Lors de ma randonnée dominicale, j’ai rencontré Héloïse, personnage reconnu au village. Tout en marchant d’un bon pas, nous avons échangé, comme nous l’avons souvent fait, c’était l’heure des confidences.
Héloïse est enseignante en maternelle depuis de nombreuses années à l’école des Petits ruisseaux. Visage souriant, coiffure bouclée brune, pulls colorés en hiver, chemisiers fantaisie aux beaux jours, elle ouvre sa classe toujours de bonne humeur. Si parfois elle est soucieuse elle ne le manifeste pas devant ses élèves.
Elle connait bien les familles, a vu grandir les fratries jusqu’au lycée, ne les a pas perdues de vue, aime suivre leur parcours. Au début de sa carrière, elle a même accueilli dans sa classe, certains bambins, qu’elle retrouve en tant que parents, elle les revoit avec émotion. En fin de journée, après la classe elle écoute, rassure ou guide qui en a besoin, son temps n’est pas compté. Quand tous ont quitté les lieux, elle remet tout en place, prépare le matériel pour les activités du lendemain, en rangeant elle réfléchit à qui va faire quoi, quel enfant va-t-elle mettre en avant pour le valoriser.
Sa maison située à l’écart du village est le prolongement de sa vie professionnelle. Dans son jardin poussent des idées qu’elle fait fructifier selon les besoins à venir.
À la fin de l’hiver, Héloïse pense déjà au spectacle de fin d’année. Son garage est transformé en atelier de décors, peinture, découpages, fabrication de marionnettes. Comme elle a quelques notions de couture, sous une fenêtre elle a installé un atelier réservé à la confection de costumes en tissus ou papiers divers. Héloïse a toujours été très manuelle, très imaginative, a aussi appris au cours de ces années à faire avec peu, récupérer du petit matériel par-ci par-là, trouver de l’aide auprès des parents, leur faire confiance. Parfois elle met de sa poche afin de terminer à temps un projet entrepris. Le weekend elle sollicite certains élèves de primaire, après avoir entendu leur demande pour des activités créatrices.

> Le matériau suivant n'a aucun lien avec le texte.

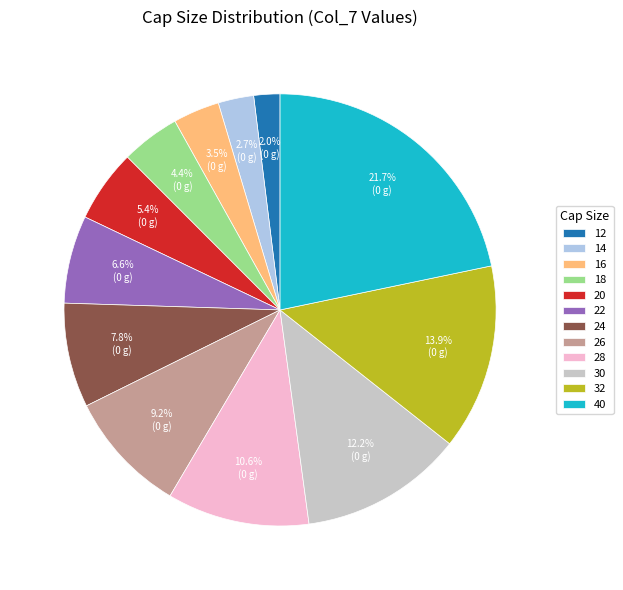

Which has a higher value, 24 or 28?

28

Sa tête bouillonne jour et nuit, mais il lui manque souvent le temps et les moyens pour les concrétiser. Si à l’heure de s’endormir elle pense avoir fait relâche, parfois un rêve la réveille en sursaut, elle se lève et note pour ne pas oublier.
Le Vendredi après-midi, l’heure du conte est attendue. Les histoires sont imaginées et écrites par elle-même. La veille, elle les répète seule, plusieurs fois à voix haute, face à son chat pour auditoire, elle teste les mimiques, les sons, les gestes devant la glace. Elle se vêt selon l’ambiance et le héros du conte : jupe à volants, collier et boucles d’oreille à grosses perles, chapeau, fanfreluches ou pantalon frangé, c’est selon.
À sa demande, les enfants s’assoient en demi-cercle sur des coussins. Tout en étant attentive à chacun, elle entre dans le personnage, elle est une autre. Les yeux écarquillés, aucun spectateur ne bouge, certains s’endorment en se caressant les cheveux ou en suçant leur pouce.
En fin de semaine Héloïse vérifie si le programme a été suivi, elle aimerait bien le modifier, certaines directives la gênent, elle fait alors comme elle le sent. L’essentiel est ce qu’elle donne, et non ce qu’elle doit rendre. Peut-être éveillera-t-elle ces petits à la lecture ou à tout autre intérêt artistique
Héloïse se souvient.
Étant enfant, elle était en admiration devant Madame Loriot, sa maitresse qui l’a suivie tout au long de ses classes primaires. Pour faciliter la lecture au tableau noir, elle était placée à la première table, juste devant l’estrade, elle suivait les mots, les gestes, les déplacements de Madame Loriot avec attention.
Le jeudi à la maison, avec son frère un peu plus jeune, elle jouait à l’école, tenait toujours le rôle de la maitresse devant son frère en élève attentif.
Son père lui disait "Tu ferais mieux d’aider ta mère au ménage". Elle lui répondait que lorsqu’elle sera plus grande, elle ne sera pas ménagère mais institutrice. Oui, institutrice, ce mot lui plaisait, il résonnait dans ses oreilles, comme si elle posait chaque syllabe sur un piédestal plus haut que l’estrade de Madame Loriot. Un avenir professionnel était en gestation.
Héloïse est en fin de carrière, en Juillet elle quittera Les petits ruisseaux avec regrets. La fête de fin d’année sera pour elle la dernière. Sûr, elle ne coupera pas les liens, elle rencontrera les enfants devenus grands, ou les parents sur les chemins de randonnée, elle longera d’autres petits ruisseaux et marchera vers de nouvelles aventures.